Johnson was one of four Pro Stock Motorcycle racers — Dave Schultz, Paul Ray and Nigel Patrick were the others — chosen to participate when NHRA presented the USA Drag Festival in 1989 at Fuji Speedway in Japan.
Schultz, who would reign as NHRA Pro Stock Motorcycle champion six times, died in February 2001 of colon cancer.
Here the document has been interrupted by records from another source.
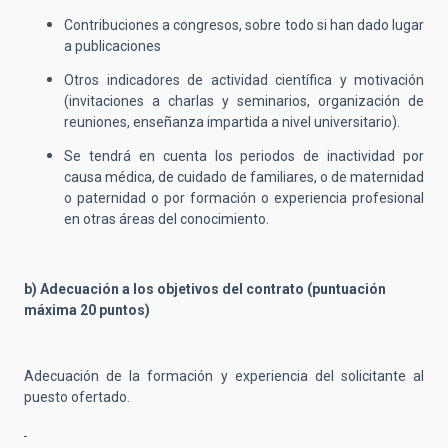
Contribuciones a congresos, sobre todo si han dado lugar
a publicaciones
Otros indicadores de actividad científica y motivación
(invitaciones a charlas y seminarios, organización de
reuniones, enseñanza impartida a nivel universitario).
Se tendrá en cuenta los periodos de inactividad por
causa médica, de cuidado de familiares, o de maternidad
o paternidad o por formación o experiencia profesional
en otras áreas del conocimiento.
b) Adecuación a los objetivos del contrato (puntuación
máxima 20 puntos)
Adecuación de la formación y experiencia del solicitante al
puesto ofertado.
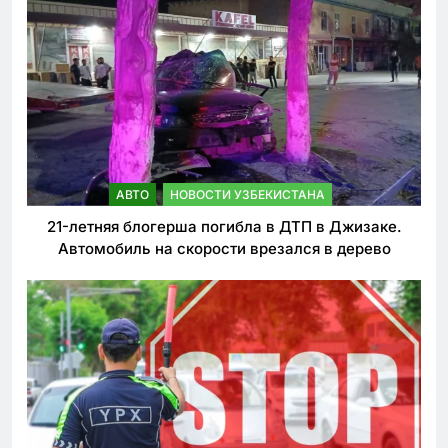
АВТО
НОВОСТИ УЗБЕКИСТАНА
21-летняя блогерша погибла в ДТП в Джизаке.
Автомобиль на скорости врезался в дерево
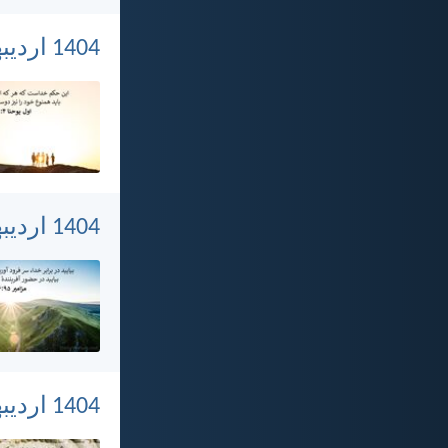
1404 اردیبهشت 30, سه‌شنبه
1404 اردیبهشت 29, دوشنبه
1404 اردیبهشت 28, یکشنبه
In July of that year, Johnson experienced one of the highlights of his career when got to ride Schultz’s bike down the Pomona Raceway quarter-mile during the Pep Boys NHRA 50th Anniversary Nationals.
Johnson started out racing motorcycles on the streets in California for the simple reason that “we didn’t know any better, we didn’t know about real drag racing,” he said.
Now he’s his division’s No. 1 cheerleader, a rider who says he’s always been more concerned with the health of the bike division and the sanctioning body’s success than his own fortunes. Now he’s rediscovered the performance key that’s been missing in recent seasons, and he’s anxious to see a race all the way through to another Wally.
“I feel like this has been a journey we’ve been on all year, to tell you the truth,” he said. “I’ve been trying to ride better and trying to make more decisions quicker so we’re not last minute. I’m trying to use the track temperature, and I’m learning from Pro Stock car guys a little bit about how to tune.
“Dave Schultz used to say enough pennies make a dollar.”
His performance of late shows he’s getting closer to cashing in.